Condé-sur-Sarthe : Le Conseil d’État confirme l’importance du CGLPL dans la régulation des prisons
Le 3 septembre dernier, le Conseil d’État a rejeté l’appel du ministère de la Justice, qui contestait une ordonnance du tribunal administratif de Caen. Cette ordonnance, datée du 18 juillet 2026, enjoignait au garde des Sceaux de faire cesser des comportements jugés contraires à la déontologie au sein des personnels du centre pénitentiaire de Condé-sur-Sarthe, notamment au sein du quartier de lutte contre la criminalité organisée (QLCO). Cette décision souligne le rôle central du Contrôleur général des lieux de privation de liberté (CGLPL) dans la supervision des conditions de détention.
Le mandat de Dominique Simonnot, actuelle Contrôleure générale, prendra fin le 16 octobre prochain, dans un contexte marqué par une intensification des mes contre la criminalité, des promesses politiques croissantes de sévérité, et une surpopulation pénale record.
En rejetant le recours, le Conseil d’État a mis en avant l’obligation préexistante de respecter la déontologie des agents au sein du QLCO, ce qui a limité le débat sur les fondements de l’ordonnance contestée. Le CGLPL avait précédemment publié un rapport au Journal officiel le 9 juillet 2026, soulignant des dérives au sein de l’établissement.
Le Conseil d’État a également renforcé la position procédurale du CGLPL, qui a pu présenter des observations lors de l’audience du 21 août 2026, participant ainsi au débat contradictoire.

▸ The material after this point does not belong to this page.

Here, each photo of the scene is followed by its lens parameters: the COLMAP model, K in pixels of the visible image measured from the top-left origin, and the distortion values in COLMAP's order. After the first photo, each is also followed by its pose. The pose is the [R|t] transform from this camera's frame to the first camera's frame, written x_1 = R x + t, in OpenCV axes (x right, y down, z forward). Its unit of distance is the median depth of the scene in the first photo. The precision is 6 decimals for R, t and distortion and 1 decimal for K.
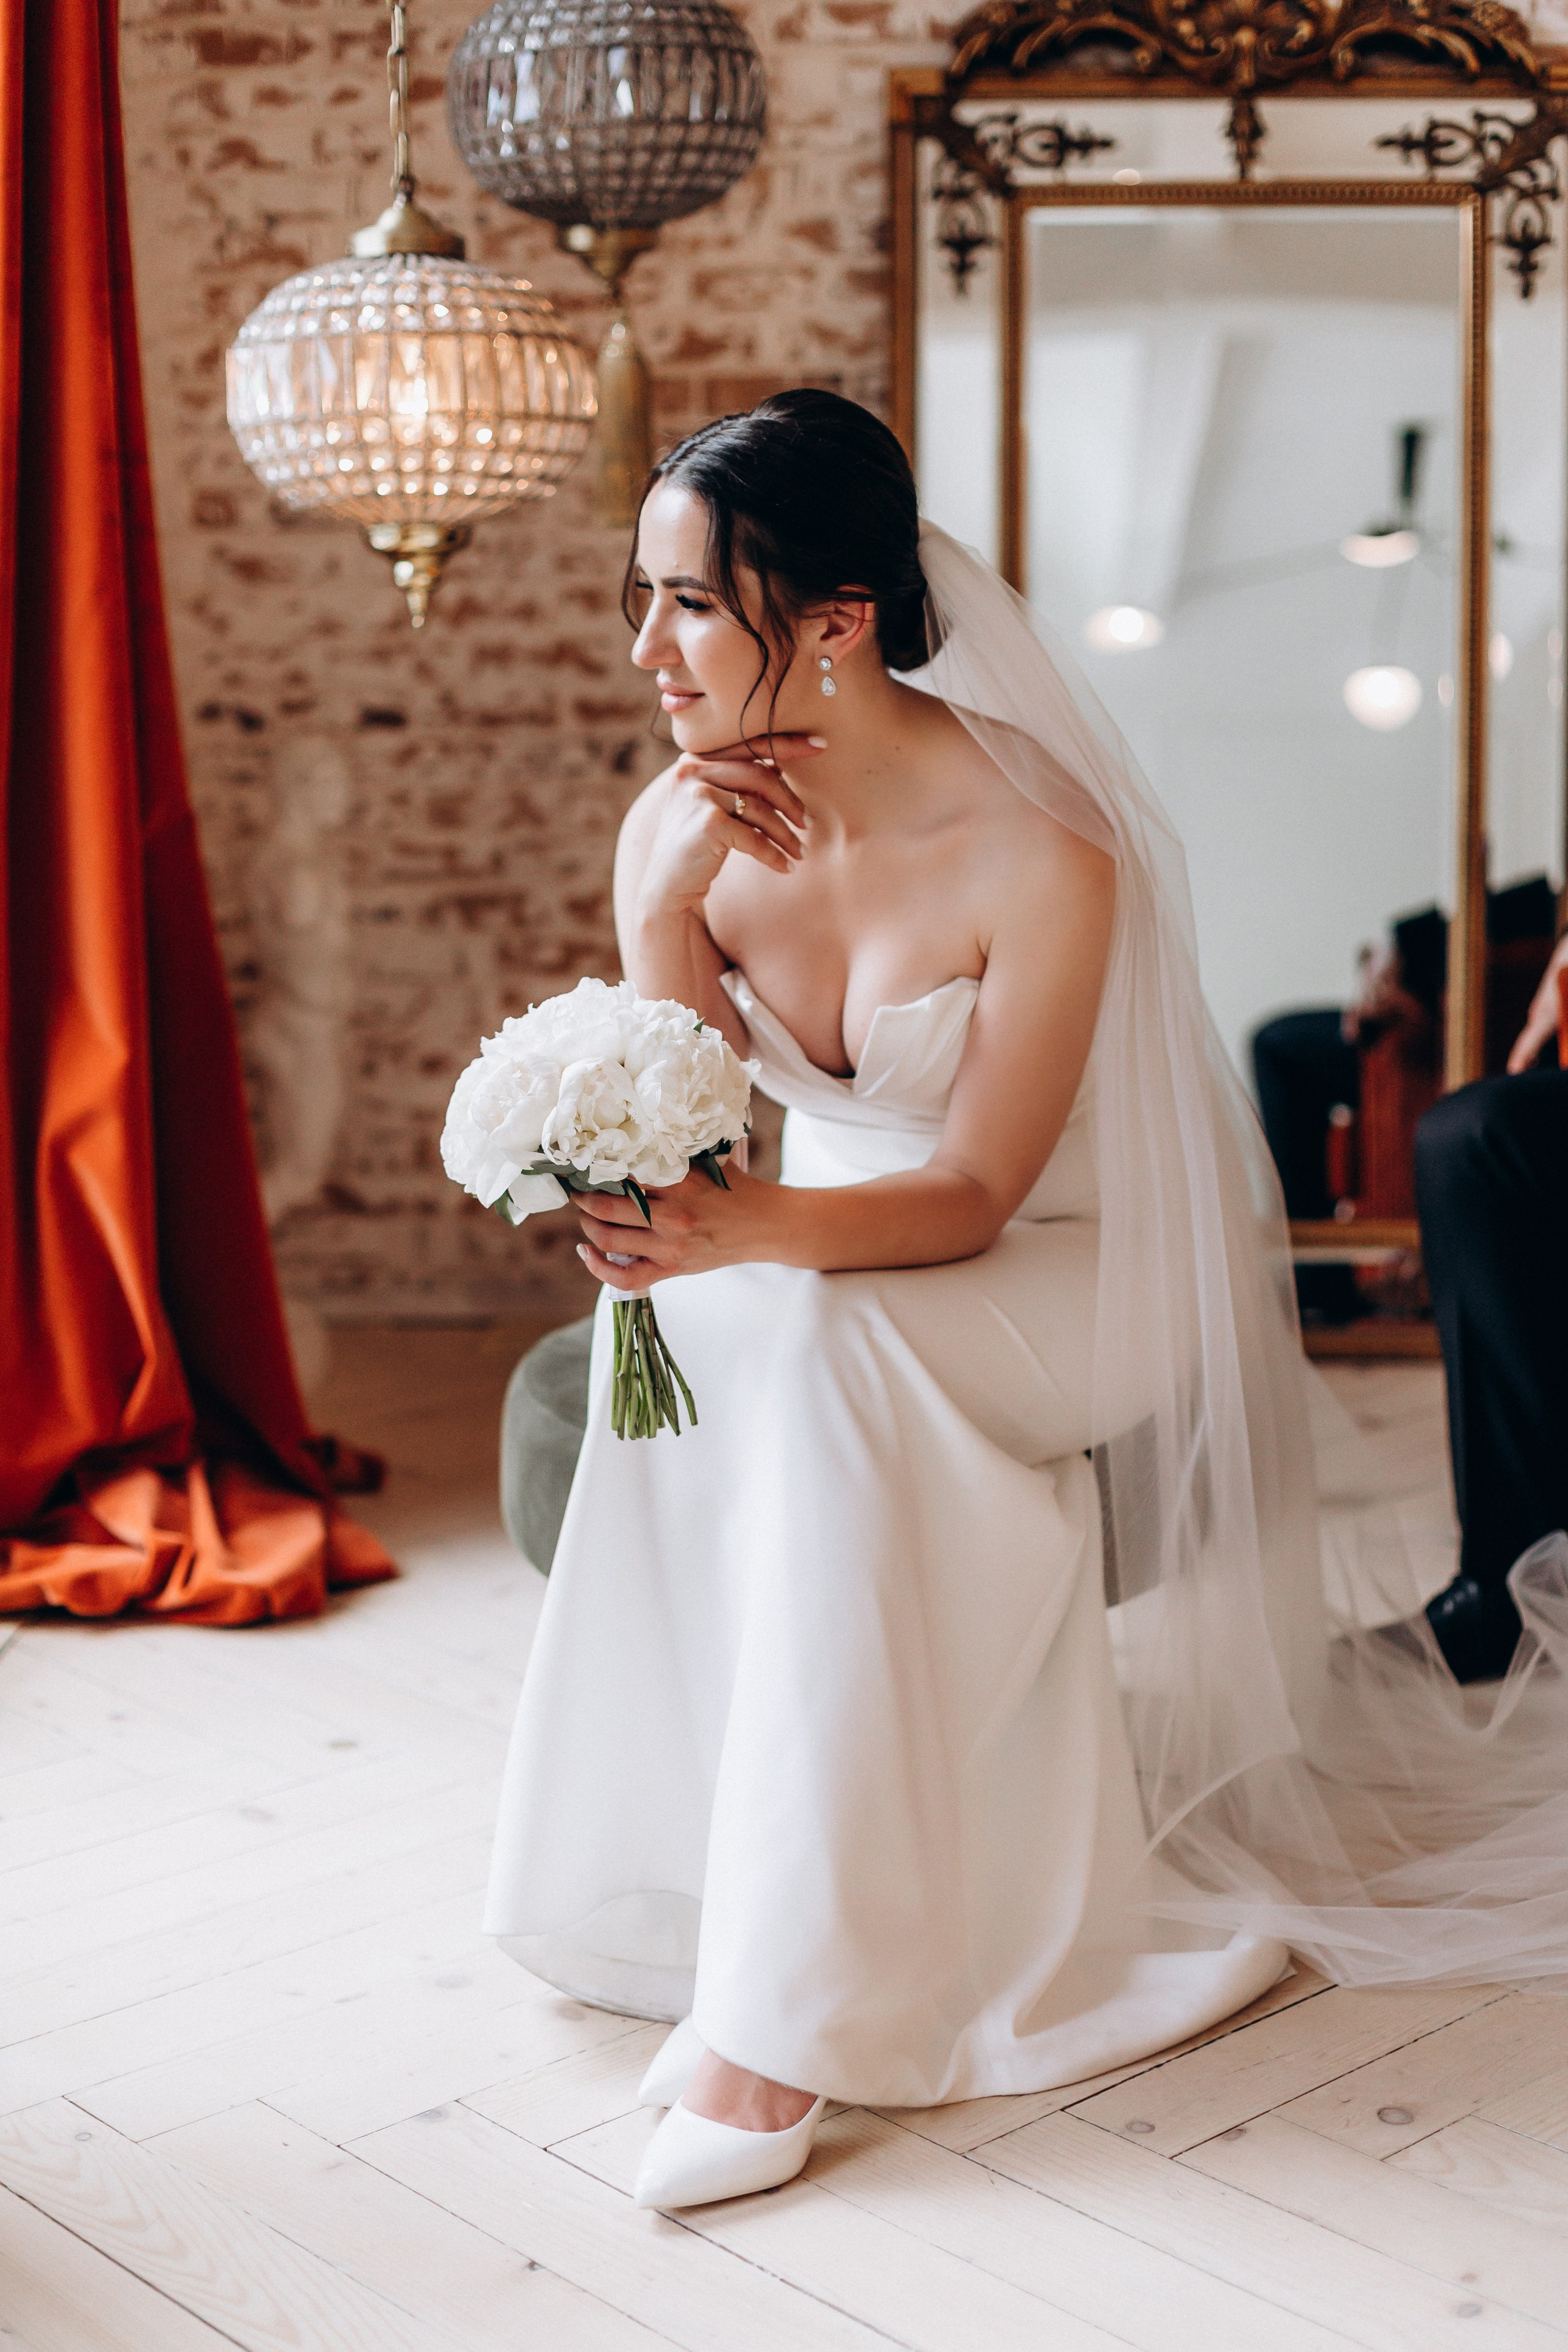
lens RADIAL K [[3376.1, 0, 794.4], [0, 3376.1, 1214.6], [0, 0, 1]] dist [0.133468, -0.913590]
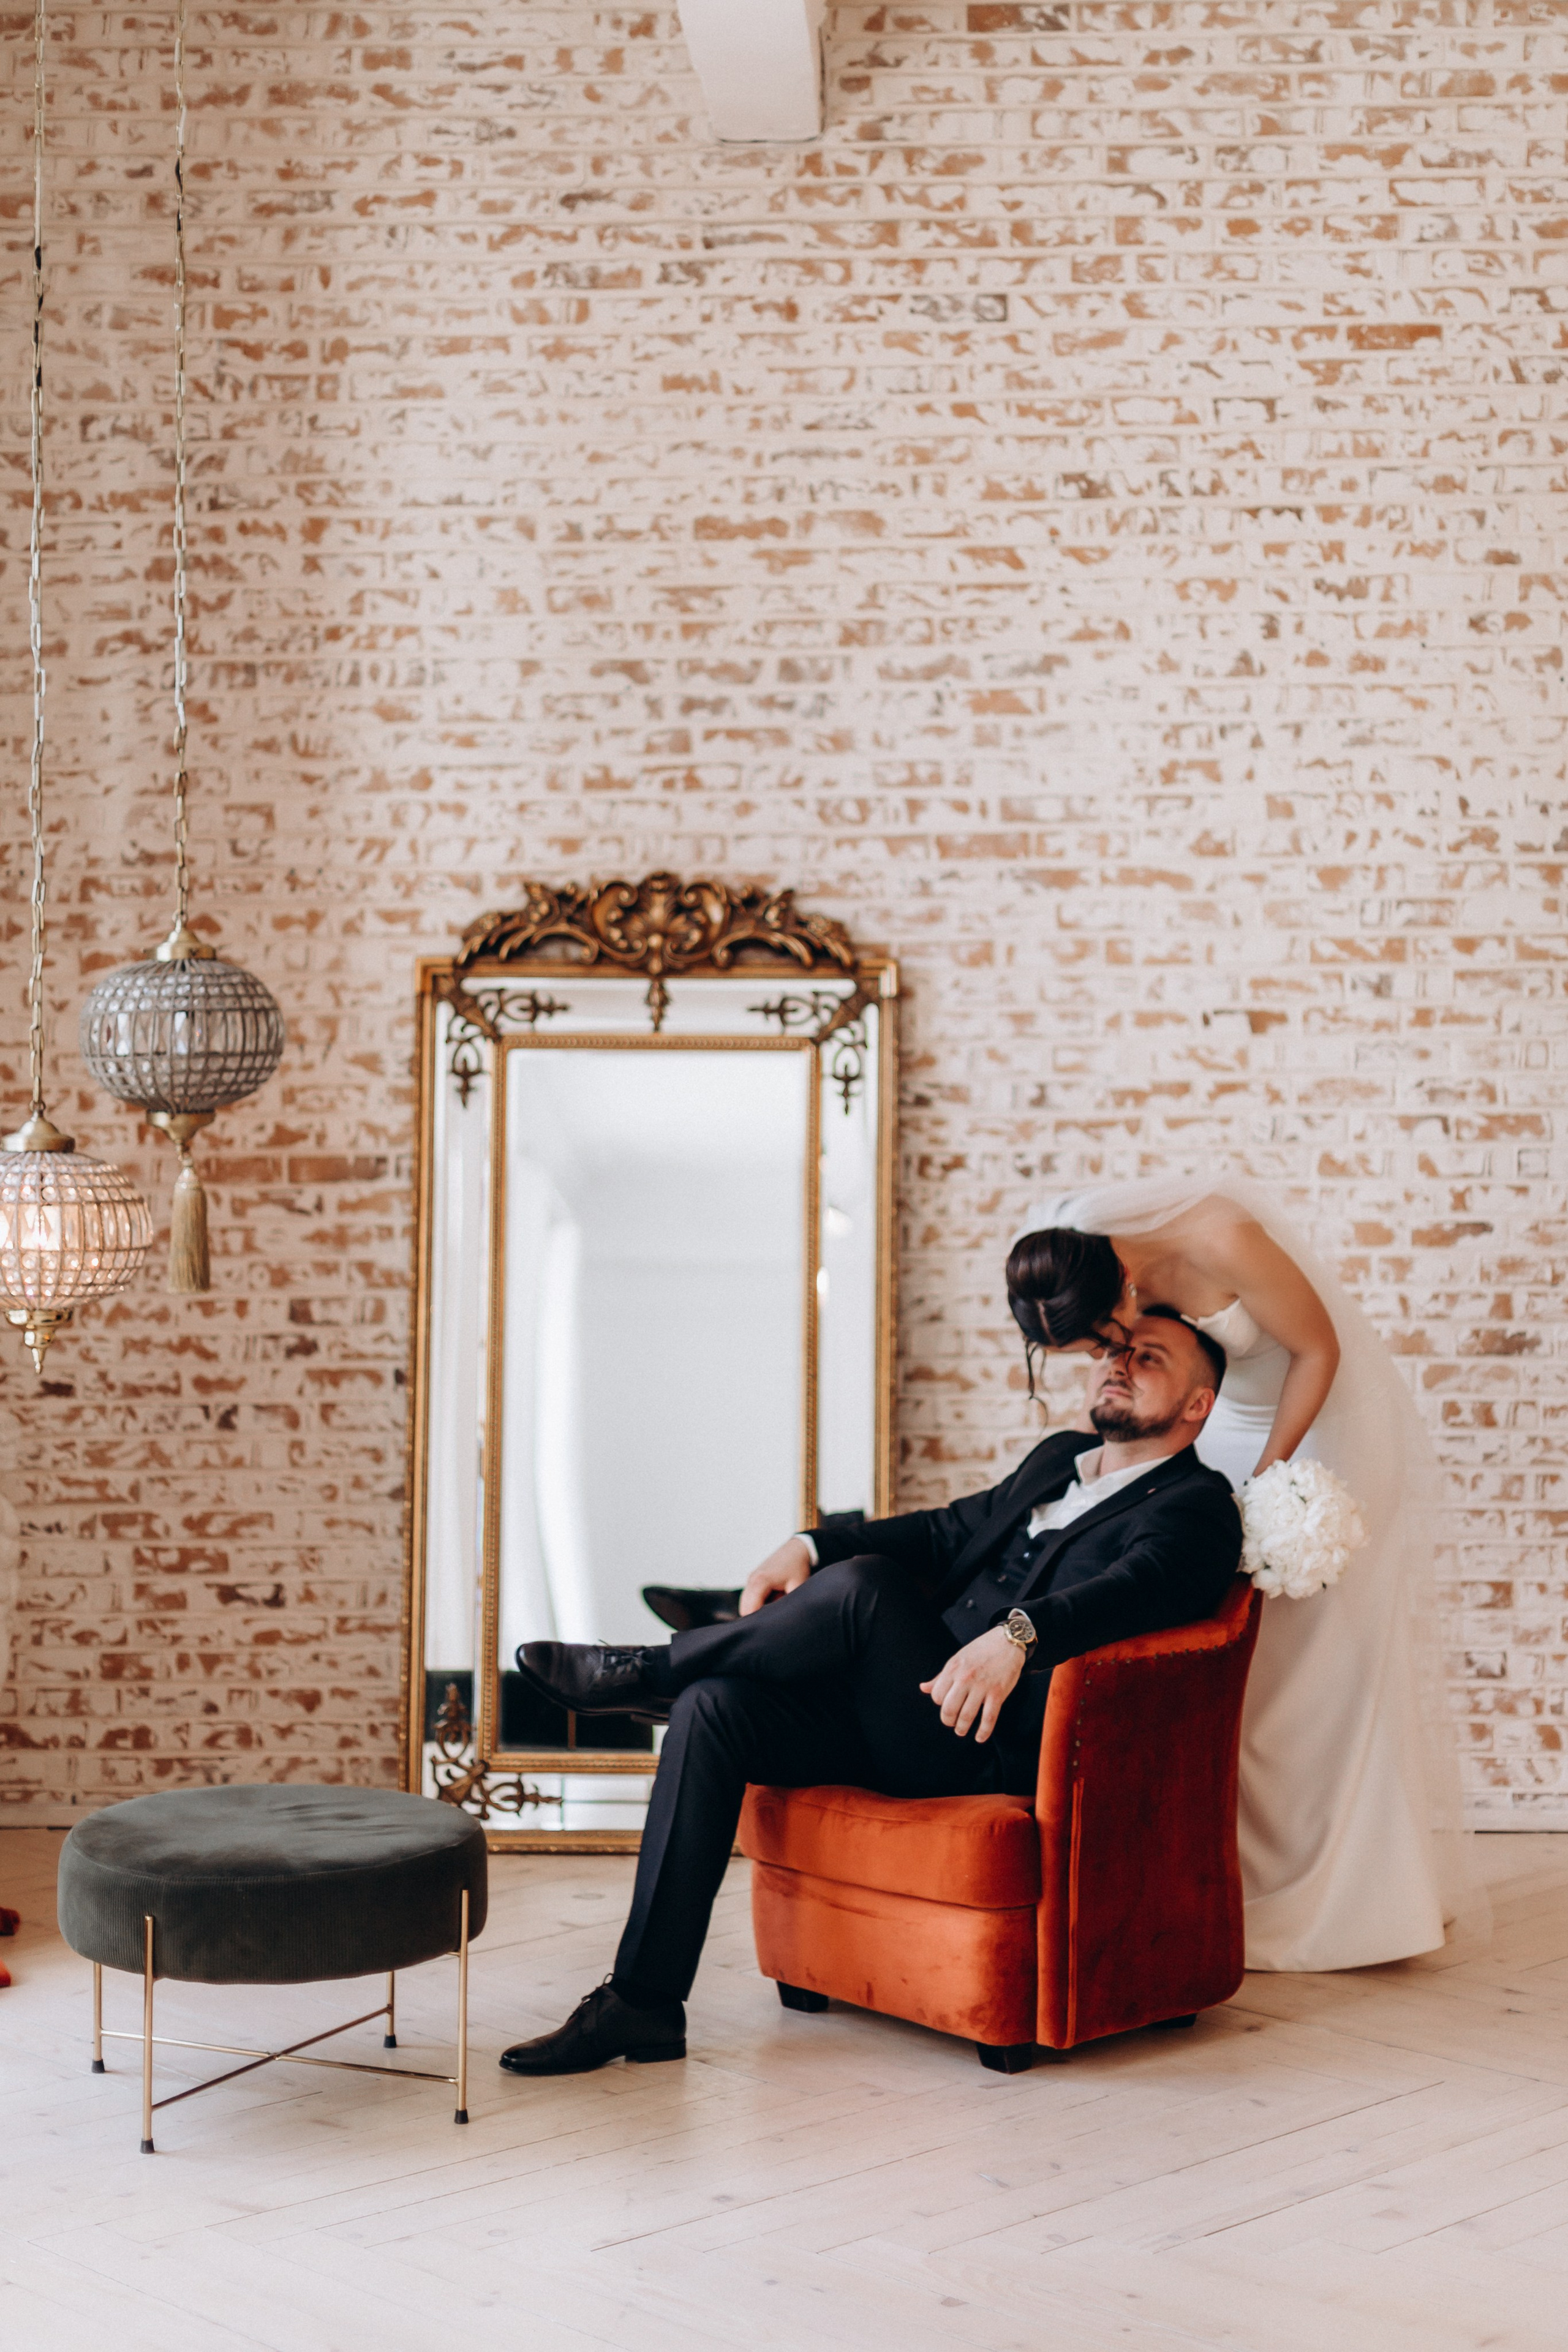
lens RADIAL K [[3716.2, 0, 851.0], [0, 3716.2, 1086.6], [0, 0, 1]] dist [0.156631, -1.128649]
pose [[0.999025, 0.011030, 0.042750, 0.192486], [-0.002848, 0.982371, -0.186918, 0.026053], [-0.044058, 0.186614, 0.981445, -0.767208]]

Cela marque une évolution dans le traitement des rapports du CGLPL, qui sont souvent cités par les juridictions administratives dans les contentieux relatifs aux conditions de détention.
Cette décision n’a pas d’impact direct sur les recours en dignité devant les juridictions judiciaires, mais elle pourrait influencer la recevabilité de certaines requêtes, en fournissant des éléments probatoires supplémentaires pour les détenus.
La situation actuelle met en lumière certaines fragilités dans le suivi des recommandations du CGLPL, avec un taux de mise en œuvre estimé à 60 % par la direction de l’administration pénitentiaire, contre 40 % selon le CGLPL lui-même, selon un rapport sénatorial de juillet 2026.
La décision du Conseil d’État, tout en confirmant l’obligation de respecter la déontologie, souligne la nécessité d’un suivi rigoureux des recommandations afin d’améliorer les conditions de détention et de garantir le respect des droits fondamentaux des personnes privées de liberté.